▶ [Aim of the task] Reproduce every line below exactly as written; do not include the images.

▶ [Exercise material]

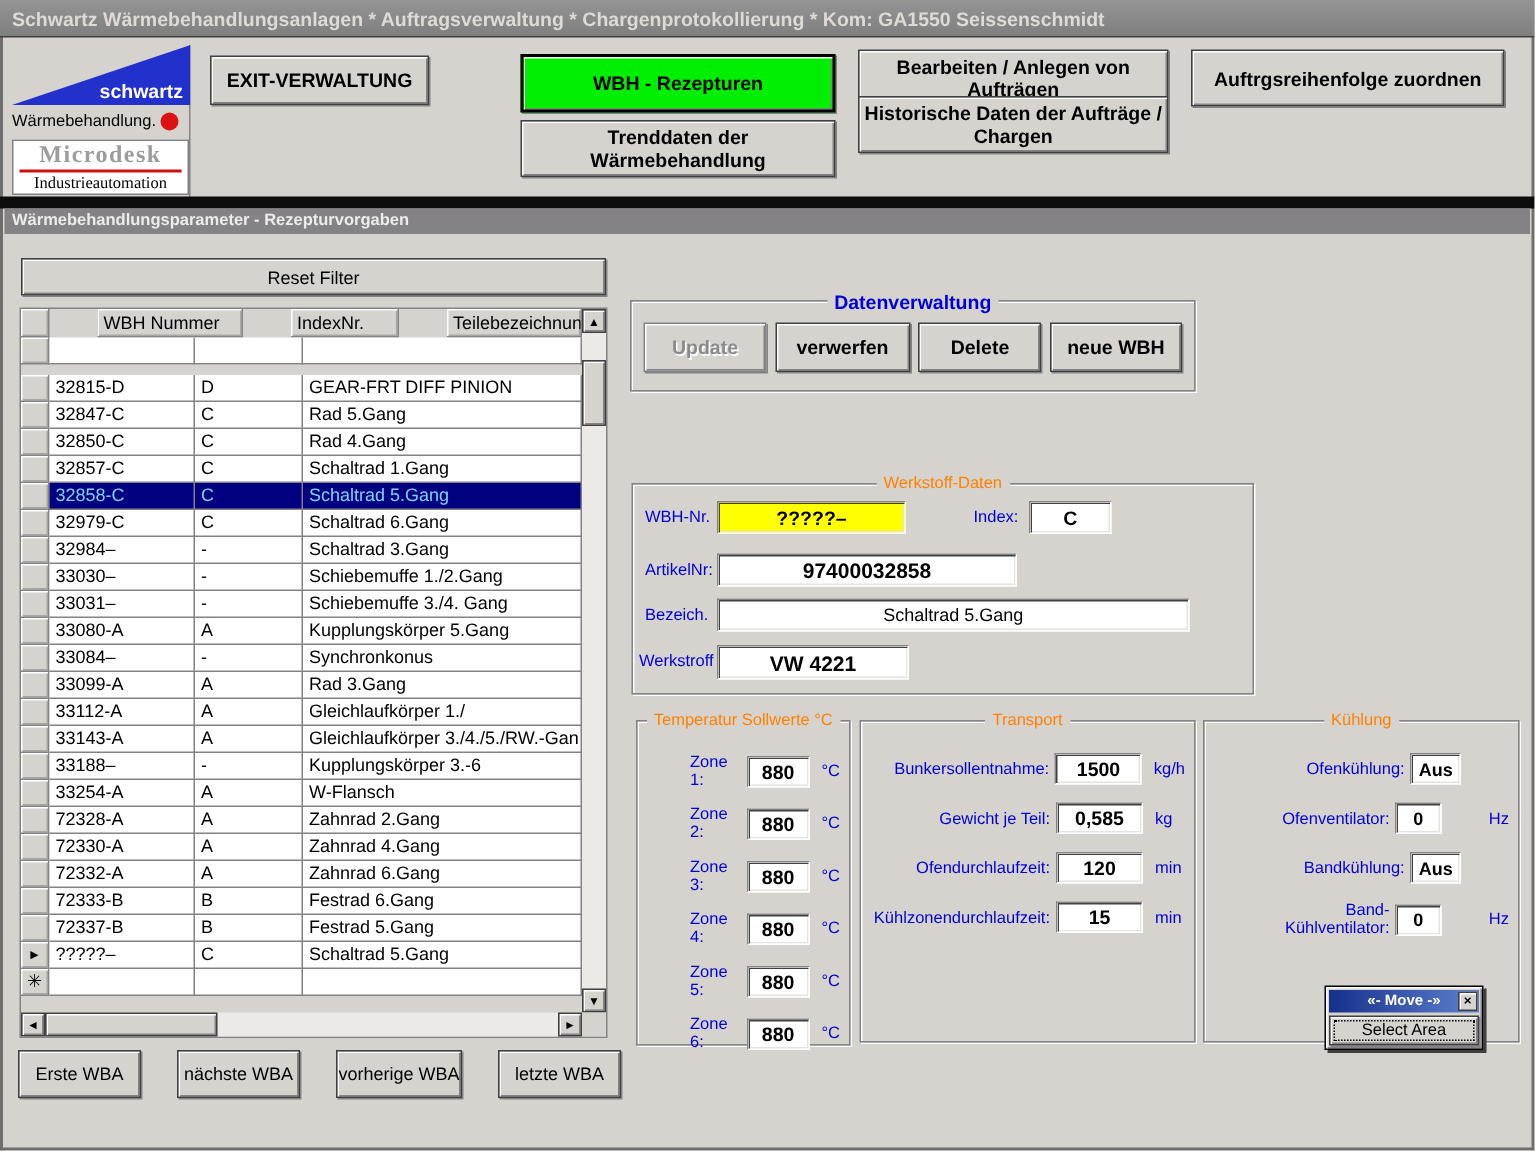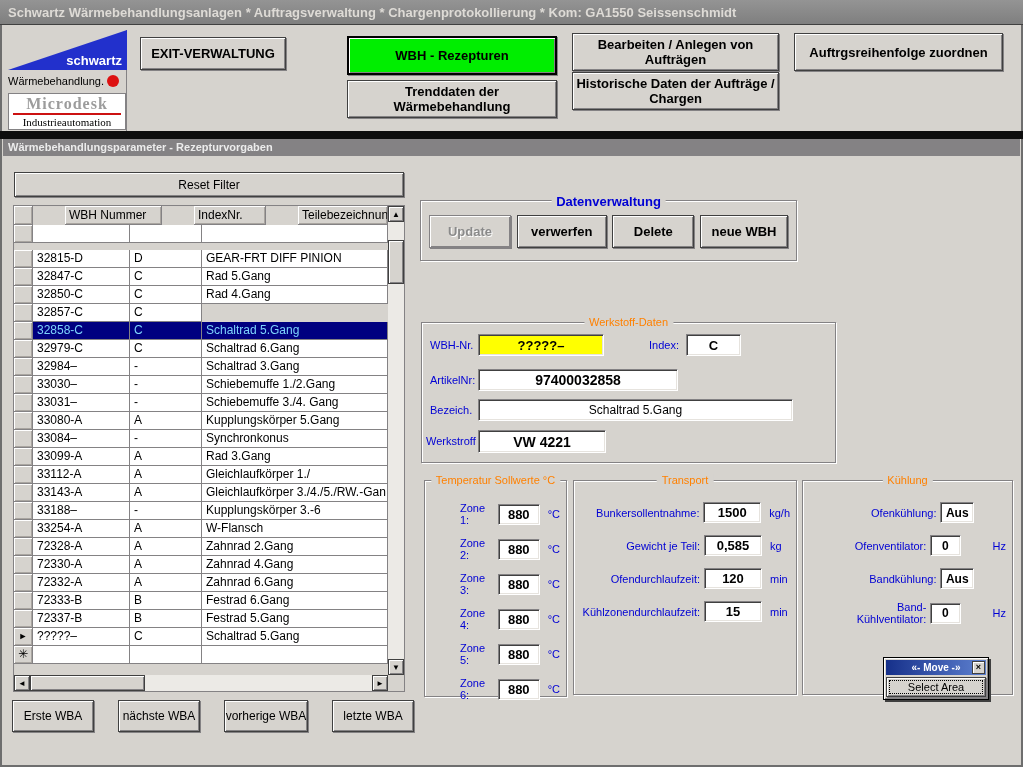--- a/index.html
+++ b/index.html
@@ -48,21 +48,21 @@
   .industrie { font-family:"Liberation Serif","DejaVu Serif",serif; font-size:11px;
     color:#000; line-height:14px; }
 
   
   #btn-exit   { position:absolute; left:140px; top:37px;  width:146px; height:33px; }
   #btn-wbh    { position:absolute; left:347px; top:36px;  width:210px; height:39px;
                 background:#00ee00; border:2px solid #000; }
   #btn-bearb  { position:absolute; left:572px; top:33px;  width:207px; height:38px; }
   #btn-reihe  { position:absolute; left:794px; top:33px;  width:209px; height:38px; }
   #btn-trend  { position:absolute; left:347px; top:80px;  width:210px; height:38px; }
-  #btn-hist   { position:absolute; left:572px; top:72px;  width:207px; height:38px; }
+  #btn-hist   { position:absolute; left:572px; top:64px;  width:207px; height:38px; }
 
   #btn-reset  { position:absolute; left:14px; top:172px; width:390px; height:25px; }
 
   
   #tbl { position:absolute; left:13px; top:205px; width:392px; height:487px;
          background:#d6d3ce; border:1px solid #848284; }
   #tbl-content { position:absolute; left:0; top:0; width:374px; height:469px; overflow:hidden; }
   .trow { display:flex; width:374px; height:18px; font-size:12px; }
   .trow.hdr { height:19px;gap:32px; }
   .cell { border-right:1px solid #848284; border-bottom:1px solid #848284;
@@ -219,20 +219,21 @@
           <div class="trow">
             <div class="cell c0"></div>
             <div class="cell c1">32850-C</div>
             <div class="cell c2">C</div>
             <div class="cell c3">Rad 4.Gang</div>
           </div>
           <div class="trow">
             <div class="cell c0"></div>
             <div class="cell c1">32857-C</div>
             <div class="cell c2">C</div>
+            <div class="cell c3">Schaltrad 1.Gang</div>
           </div>
           <div class="trow sel">
             <div class="cell c0"></div>
             <div class="cell c1">32858-C</div>
             <div class="cell c2">C</div>
             <div class="cell c3">Schaltrad 5.Gang</div>
           </div>
           <div class="trow">
             <div class="cell c0"></div>
             <div class="cell c1">32979-C</div>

▶ [Exercise response]
--- a/index.html
+++ b/index.html
@@ -48,21 +48,21 @@
   .industrie { font-family:"Liberation Serif","DejaVu Serif",serif; font-size:11px;
     color:#000; line-height:14px; }
 
   
   #btn-exit   { position:absolute; left:140px; top:37px;  width:146px; height:33px; }
   #btn-wbh    { position:absolute; left:347px; top:36px;  width:210px; height:39px;
                 background:#00ee00; border:2px solid #000; }
   #btn-bearb  { position:absolute; left:572px; top:33px;  width:207px; height:38px; }
   #btn-reihe  { position:absolute; left:794px; top:33px;  width:209px; height:38px; }
   #btn-trend  { position:absolute; left:347px; top:80px;  width:210px; height:38px; }
-  #btn-hist   { position:absolute; left:572px; top:72px;  width:207px; height:38px; }
+  #btn-hist   { position:absolute; left:572px; top:64px;  width:207px; height:38px; }
 
   #btn-reset  { position:absolute; left:14px; top:172px; width:390px; height:25px; }
 
   
   #tbl { position:absolute; left:13px; top:205px; width:392px; height:487px;
          background:#d6d3ce; border:1px solid #848284; }
   #tbl-content { position:absolute; left:0; top:0; width:374px; height:469px; overflow:hidden; }
   .trow { display:flex; width:374px; height:18px; font-size:12px; }
   .trow.hdr { height:19px;gap:32px; }
   .cell { border-right:1px solid #848284; border-bottom:1px solid #848284;
@@ -219,20 +219,21 @@
           <div class="trow">
             <div class="cell c0"></div>
             <div class="cell c1">32850-C</div>
             <div class="cell c2">C</div>
             <div class="cell c3">Rad 4.Gang</div>
           </div>
           <div class="trow">
             <div class="cell c0"></div>
             <div class="cell c1">32857-C</div>
             <div class="cell c2">C</div>
+            <div class="cell c3">Schaltrad 1.Gang</div>
           </div>
           <div class="trow sel">
             <div class="cell c0"></div>
             <div class="cell c1">32858-C</div>
             <div class="cell c2">C</div>
             <div class="cell c3">Schaltrad 5.Gang</div>
           </div>
           <div class="trow">
             <div class="cell c0"></div>
             <div class="cell c1">32979-C</div>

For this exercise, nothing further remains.